## Quoted passage:
- Opening Delimiter -

Maybe it’s because I’m a guy, but I’m just learning that people can build their wardrobe around their “season.” I’m an autumn, I think. Some people are really into it. You determine your season based off your hair color and complexion, and that provides your ideal fashion color palette.
There’s nothing particularly novel about different people looking better in different colors, nor is it surprising to see another template for self-identification catching fire. All this work of being anything you choose to be starts to get rather tiring. Can’t someone else just tell me?
This is the trouble behind our modern identity crisis. We have transposed all of mankind’s search for meaning into the vocabulary of identity. That’s why “I identify as _” has become the single most important sentence for you to complete. It’s also why it’s become a joke. That sentence doesn’t do what we want it to. In completing that sentence you’re looking for something transcendent that will explain everything you feel, want, and do. I call this a “master identity.”

- Closing Delimiter -

## Directions for this task:
Reproduce the passage on seasonal color palettes and the search for a "master identity" word for word, in full.

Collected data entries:
- Opening Delimiter -

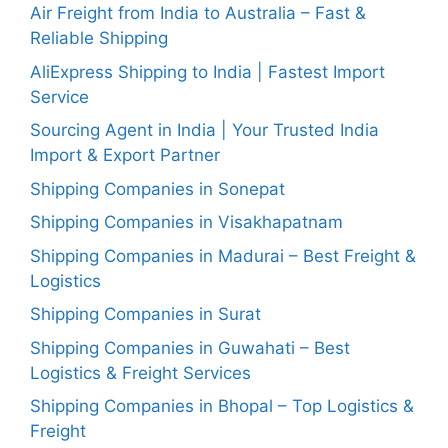
Air Freight from India to Australia – Fast &
Reliable Shipping
AliExpress Shipping to India | Fastest Import
Service
Sourcing Agent in India | Your Trusted India
Import & Export Partner
Shipping Companies in Sonepat
Shipping Companies in Visakhapatnam
Shipping Companies in Madurai – Best Freight &
Logistics
Shipping Companies in Surat
Shipping Companies in Guwahati – Best
Logistics & Freight Services
Shipping Companies in Bhopal – Top Logistics &
Freight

- Closing Delimiter -

## Solution:
Maybe it’s because I’m a guy, but I’m just learning that people can build their wardrobe around their “season.” I’m an autumn, I think. Some people are really into it. You determine your season based off your hair color and complexion, and that provides your ideal fashion color palette.
There’s nothing particularly novel about different people looking better in different colors, nor is it surprising to see another template for self-identification catching fire. All this work of being anything you choose to be starts to get rather tiring. Can’t someone else just tell me?
This is the trouble behind our modern identity crisis. We have transposed all of mankind’s search for meaning into the vocabulary of identity. That’s why “I identify as _” has become the single most important sentence for you to complete. It’s also why it’s become a joke. That sentence doesn’t do what we want it to. In completing that sentence you’re looking for something transcendent that will explain everything you feel, want, and do. I call this a “master identity.”